Güncelleme Tarihi:
İngiltere Başbakanı Theresa May, İngiltere’nin AB üyeliğiyle ilgili yeni bir referandum için kampanya yürüten eski Başbakan Tony Blair’e sert tepki gösterdi.
Kendisinin AB ile İngiltere’nin çıkarlarını ön plana çıkaran bir anlaşma için mücadele verdiğini belirten May, “Ancak bu süreci kendi siyasi çıkarları için sabote etmek isteyen çok sayıda kişi var. Tony Blair’in Brüksel’e gitmesi ve ikinci bir referandumu savunarak bizim yürüttüğümüz müzakerelerin altını oyması, bir zamanlar oturduğu makama ve İngiliz halkına hakarettir.” değerlendirmesinde bulundu.
Theresa May, Brexit konusunda yeni bir referanduma karşı çıksa da İngiliz basınında bugün yer alan haberlere göre yardımcısı David Lidington yeni referandum için kampanya yürüten gruplarla bir dizi görüşme gerçekleştirdi.
Blair, cuma günü yaptığı açıklamada, May’in AB ile vardığı Brexit anlaşmasının hiç kimseyi memnun etmediğini belirterek, “Bence mantıklı olan halka gitmek ve bir istikamet belirlemesini istemektir.” demişti.
Brexit müzakereleri süresince halkın bu konudaki bilgisinin de arttığına dikkati çeken Blair, May’e, Brexit konusunda “makas değiştirmesi” çağrısında bulunmuştu.
1997-2007 yıllarında İşçi Parti hükümetinin başbakanlığını yapan Blair, yeni Brexit referandumu için kampanya yürüten Halkın Oyu platformunun önde gelen destekçileri arasında yer alıyor.
Londra'da ekim ayında gerçekleştirilen Brexit karşıtı yürüyüşe yaklaşık 700 bin kişi katılmıştı.
"ÖLÜ ATI KIRBAÇLAMAK"
May hükümeti ile AB arasında varılan anlaşmanın geçen salı günü parlamentoda yapılması planlanan oylaması ertelenmişti. Anlaşmanın 21 Ocak’tan önce İngiltere parlamentosunda oylanması bekleniyor.

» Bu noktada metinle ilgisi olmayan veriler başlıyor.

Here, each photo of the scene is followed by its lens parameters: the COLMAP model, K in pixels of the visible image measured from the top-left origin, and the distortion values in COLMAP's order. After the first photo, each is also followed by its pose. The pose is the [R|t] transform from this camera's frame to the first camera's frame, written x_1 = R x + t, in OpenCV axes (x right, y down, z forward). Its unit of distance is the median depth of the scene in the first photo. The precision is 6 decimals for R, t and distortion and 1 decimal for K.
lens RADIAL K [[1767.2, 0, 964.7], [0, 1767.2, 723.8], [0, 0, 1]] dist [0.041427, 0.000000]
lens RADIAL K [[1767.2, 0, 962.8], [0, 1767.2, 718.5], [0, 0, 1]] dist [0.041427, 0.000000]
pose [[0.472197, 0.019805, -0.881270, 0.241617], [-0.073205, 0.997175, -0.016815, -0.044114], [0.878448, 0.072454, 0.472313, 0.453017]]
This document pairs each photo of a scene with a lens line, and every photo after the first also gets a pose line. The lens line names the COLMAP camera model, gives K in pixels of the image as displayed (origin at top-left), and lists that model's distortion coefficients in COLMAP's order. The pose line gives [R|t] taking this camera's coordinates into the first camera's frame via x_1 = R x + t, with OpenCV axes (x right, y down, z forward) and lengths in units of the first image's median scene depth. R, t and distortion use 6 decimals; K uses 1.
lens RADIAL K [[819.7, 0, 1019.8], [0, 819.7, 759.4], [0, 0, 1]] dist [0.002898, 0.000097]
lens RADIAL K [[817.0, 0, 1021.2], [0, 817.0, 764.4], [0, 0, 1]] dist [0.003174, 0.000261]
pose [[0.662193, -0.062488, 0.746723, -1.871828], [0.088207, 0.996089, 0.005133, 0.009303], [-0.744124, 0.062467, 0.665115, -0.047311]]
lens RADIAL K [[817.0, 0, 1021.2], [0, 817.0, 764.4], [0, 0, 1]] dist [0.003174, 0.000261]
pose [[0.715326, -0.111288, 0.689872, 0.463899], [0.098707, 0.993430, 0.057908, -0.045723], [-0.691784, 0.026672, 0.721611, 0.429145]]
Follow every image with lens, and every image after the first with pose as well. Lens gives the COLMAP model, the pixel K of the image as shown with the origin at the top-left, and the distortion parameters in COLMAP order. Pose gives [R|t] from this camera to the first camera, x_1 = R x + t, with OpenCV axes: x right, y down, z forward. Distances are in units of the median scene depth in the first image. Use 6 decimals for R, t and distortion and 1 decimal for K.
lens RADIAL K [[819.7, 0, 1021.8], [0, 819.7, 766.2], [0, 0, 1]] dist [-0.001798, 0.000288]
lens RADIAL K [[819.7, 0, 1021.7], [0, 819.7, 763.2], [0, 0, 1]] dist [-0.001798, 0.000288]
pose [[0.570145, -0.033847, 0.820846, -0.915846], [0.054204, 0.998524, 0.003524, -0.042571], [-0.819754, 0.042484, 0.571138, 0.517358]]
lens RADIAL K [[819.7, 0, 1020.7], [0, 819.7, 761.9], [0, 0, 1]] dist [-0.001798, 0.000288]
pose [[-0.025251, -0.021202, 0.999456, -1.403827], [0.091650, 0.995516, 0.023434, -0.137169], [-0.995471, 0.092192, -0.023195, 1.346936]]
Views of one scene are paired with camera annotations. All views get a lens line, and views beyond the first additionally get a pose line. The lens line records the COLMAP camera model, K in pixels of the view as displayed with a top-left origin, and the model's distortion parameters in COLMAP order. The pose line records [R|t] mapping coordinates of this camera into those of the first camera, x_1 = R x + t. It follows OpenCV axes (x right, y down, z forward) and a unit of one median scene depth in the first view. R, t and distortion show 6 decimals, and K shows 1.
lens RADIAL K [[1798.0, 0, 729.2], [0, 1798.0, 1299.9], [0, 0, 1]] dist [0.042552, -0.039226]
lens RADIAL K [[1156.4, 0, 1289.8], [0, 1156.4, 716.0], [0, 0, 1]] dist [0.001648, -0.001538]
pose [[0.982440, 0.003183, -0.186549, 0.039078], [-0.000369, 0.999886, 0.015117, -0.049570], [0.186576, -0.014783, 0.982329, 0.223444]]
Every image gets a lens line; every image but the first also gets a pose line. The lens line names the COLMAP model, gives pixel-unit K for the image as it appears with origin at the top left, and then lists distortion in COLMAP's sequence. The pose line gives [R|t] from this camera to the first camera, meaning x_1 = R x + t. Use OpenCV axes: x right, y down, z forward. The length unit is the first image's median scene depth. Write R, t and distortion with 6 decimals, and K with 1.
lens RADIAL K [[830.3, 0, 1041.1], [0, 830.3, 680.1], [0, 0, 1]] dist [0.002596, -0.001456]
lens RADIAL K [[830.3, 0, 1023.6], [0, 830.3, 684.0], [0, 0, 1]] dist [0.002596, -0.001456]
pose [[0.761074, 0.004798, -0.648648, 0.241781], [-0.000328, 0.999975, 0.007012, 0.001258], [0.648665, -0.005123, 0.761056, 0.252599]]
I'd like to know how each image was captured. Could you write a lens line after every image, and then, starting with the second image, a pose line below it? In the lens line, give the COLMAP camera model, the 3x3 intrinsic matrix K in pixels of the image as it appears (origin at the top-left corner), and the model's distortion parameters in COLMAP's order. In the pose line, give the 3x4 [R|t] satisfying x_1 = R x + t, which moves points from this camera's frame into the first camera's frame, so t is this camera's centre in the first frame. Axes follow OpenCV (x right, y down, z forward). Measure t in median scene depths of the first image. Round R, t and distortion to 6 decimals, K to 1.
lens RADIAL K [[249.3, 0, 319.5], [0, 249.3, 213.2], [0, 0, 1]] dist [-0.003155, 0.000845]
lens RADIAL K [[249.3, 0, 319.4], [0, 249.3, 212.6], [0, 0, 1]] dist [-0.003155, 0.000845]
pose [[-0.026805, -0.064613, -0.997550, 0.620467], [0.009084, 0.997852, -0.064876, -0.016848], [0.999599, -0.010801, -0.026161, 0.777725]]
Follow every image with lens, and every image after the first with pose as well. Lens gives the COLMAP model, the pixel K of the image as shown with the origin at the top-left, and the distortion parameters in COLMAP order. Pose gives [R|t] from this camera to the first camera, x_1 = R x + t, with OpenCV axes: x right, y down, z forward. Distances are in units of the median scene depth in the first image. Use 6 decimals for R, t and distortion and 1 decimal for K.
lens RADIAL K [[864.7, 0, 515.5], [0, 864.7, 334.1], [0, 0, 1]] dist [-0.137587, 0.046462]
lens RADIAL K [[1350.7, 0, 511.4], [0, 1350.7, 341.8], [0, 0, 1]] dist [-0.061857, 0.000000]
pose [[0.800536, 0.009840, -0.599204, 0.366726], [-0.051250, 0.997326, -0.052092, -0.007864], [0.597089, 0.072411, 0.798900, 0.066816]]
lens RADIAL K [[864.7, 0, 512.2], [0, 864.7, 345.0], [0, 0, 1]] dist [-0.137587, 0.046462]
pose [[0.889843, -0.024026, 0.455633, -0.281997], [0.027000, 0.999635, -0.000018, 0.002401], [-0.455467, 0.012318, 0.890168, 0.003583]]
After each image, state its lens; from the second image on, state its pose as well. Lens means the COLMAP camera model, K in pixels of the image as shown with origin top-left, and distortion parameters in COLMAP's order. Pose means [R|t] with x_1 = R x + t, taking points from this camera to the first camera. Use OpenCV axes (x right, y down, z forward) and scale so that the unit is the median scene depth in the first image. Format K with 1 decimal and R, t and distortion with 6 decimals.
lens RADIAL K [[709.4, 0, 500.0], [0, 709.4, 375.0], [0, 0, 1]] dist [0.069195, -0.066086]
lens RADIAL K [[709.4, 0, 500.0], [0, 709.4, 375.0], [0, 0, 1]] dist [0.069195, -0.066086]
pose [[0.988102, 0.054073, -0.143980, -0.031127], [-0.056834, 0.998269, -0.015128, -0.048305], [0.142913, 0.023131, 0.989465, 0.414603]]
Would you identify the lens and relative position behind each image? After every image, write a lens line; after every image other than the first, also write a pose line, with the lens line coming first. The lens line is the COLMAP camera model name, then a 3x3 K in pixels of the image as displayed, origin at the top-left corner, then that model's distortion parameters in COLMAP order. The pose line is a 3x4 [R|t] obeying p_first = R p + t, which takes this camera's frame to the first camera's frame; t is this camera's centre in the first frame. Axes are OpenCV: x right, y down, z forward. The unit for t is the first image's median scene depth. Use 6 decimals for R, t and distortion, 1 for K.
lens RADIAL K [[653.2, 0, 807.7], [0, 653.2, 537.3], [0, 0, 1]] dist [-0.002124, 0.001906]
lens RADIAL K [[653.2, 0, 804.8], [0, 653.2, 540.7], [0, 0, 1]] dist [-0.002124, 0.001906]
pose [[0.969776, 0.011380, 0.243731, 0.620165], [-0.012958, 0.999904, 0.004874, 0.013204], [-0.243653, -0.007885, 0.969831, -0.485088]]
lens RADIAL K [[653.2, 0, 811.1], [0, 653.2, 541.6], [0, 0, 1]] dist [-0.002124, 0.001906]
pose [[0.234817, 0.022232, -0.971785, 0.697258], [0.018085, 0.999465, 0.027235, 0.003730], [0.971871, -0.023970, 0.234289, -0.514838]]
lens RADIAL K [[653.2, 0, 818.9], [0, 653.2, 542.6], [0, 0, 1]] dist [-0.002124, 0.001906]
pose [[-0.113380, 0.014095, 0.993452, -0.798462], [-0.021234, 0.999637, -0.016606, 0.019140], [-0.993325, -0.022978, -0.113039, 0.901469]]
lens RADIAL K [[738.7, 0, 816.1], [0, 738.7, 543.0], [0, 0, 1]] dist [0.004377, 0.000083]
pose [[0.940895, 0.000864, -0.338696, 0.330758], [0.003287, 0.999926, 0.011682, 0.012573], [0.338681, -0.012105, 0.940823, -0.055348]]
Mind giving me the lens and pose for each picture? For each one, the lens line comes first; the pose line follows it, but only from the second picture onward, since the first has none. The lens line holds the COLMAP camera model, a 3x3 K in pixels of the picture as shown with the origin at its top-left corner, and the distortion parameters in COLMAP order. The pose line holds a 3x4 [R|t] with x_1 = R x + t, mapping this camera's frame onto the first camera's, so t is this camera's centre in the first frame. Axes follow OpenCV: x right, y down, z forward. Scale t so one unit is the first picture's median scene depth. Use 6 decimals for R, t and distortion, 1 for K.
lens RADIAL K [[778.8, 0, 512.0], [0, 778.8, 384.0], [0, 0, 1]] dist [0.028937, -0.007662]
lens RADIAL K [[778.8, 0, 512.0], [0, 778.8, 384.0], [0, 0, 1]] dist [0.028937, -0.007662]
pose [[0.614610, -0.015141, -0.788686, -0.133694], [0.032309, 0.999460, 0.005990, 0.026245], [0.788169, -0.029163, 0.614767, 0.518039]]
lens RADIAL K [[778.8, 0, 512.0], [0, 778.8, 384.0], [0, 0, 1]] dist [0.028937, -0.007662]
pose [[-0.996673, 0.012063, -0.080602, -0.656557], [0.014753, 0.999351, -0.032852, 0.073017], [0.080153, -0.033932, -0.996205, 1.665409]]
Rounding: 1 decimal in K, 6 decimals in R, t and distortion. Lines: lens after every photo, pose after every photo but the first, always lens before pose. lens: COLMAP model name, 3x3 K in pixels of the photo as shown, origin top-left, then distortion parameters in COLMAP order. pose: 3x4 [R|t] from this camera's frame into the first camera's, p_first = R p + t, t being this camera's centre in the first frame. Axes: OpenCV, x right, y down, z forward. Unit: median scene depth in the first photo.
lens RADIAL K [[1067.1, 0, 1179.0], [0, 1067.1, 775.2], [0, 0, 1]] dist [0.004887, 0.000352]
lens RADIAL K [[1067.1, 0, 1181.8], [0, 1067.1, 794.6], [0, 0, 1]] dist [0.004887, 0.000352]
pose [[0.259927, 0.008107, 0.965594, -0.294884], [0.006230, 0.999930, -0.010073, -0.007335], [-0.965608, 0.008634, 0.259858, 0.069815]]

Parlamentonun onay vermeyeceğini düşünen May, Brexit anlaşmasını kurtarmak için perşembe ve cuma günü Brüksel’de bir dizi temasta bulunmuş ancak AB tarafından beklediği tavizleri alamamıştı.
May, anlaşmadaki “tedbir maddesine” zaman sınırı getirmek veya İngiltere’nin bu düzenlemeden tek yanlı çekilmesine izin verecek bir mekanizma oluşturmak istiyor.
İngiltere ile AB'nin Brexit sonrası geçiş sürecinde Kuzey İrlanda sınırı sorununa kalıcı çözümü de içerecek kapsamlı bir anlaşmaya varamaması halinde "tedbir maddesi" devreye girecek. Buna göre İngiltere'nin bütünü AB ile süresiz biçimde gümrük birliği içinde kalacak ve taraflar bu düzenlemeye tek yanlı son veremeyecek.
İngiltere’de siyasi gözlemciler, May’in Brexit anlaşmasını kurtarmaya dönük gayretlerini “ölü atı kırbaçlamak” diye nitelendirerek, bunun parlamentoda kabul edilmesinin neredeyse imkansız olduğu görüşünde birleşiyorlar.
İngiltere’nin AB’den resmen ayrılacağı 29 Mart 2019 yaklaşırken, ülkenin önündeki seçenekler anlaşmasız ayrılık, yeni referandum veya erken seçim olarak görünüyor.
Seçim Komisyonu, yeni bir referanduma 10 hafta içinde gidilebileceğini belirtiyor ancak 2016’daki Brexit referandumuna ilişkin yasanın parlamentodan çıkması 7 ay sürmüştü.
Yeni bir referandum veya erken seçim üzerinde anlaşılması durumunda, İngiltere’nin AB’den 29 Mart tarihini uzatması için talepte bulunması gerekecek.
İngiltere 23 Haziran 2016'da yapılan referandumda yüzde 48'e karşı yüzde 52 oy oranı ile AB'den ayrılma kararı almıştı.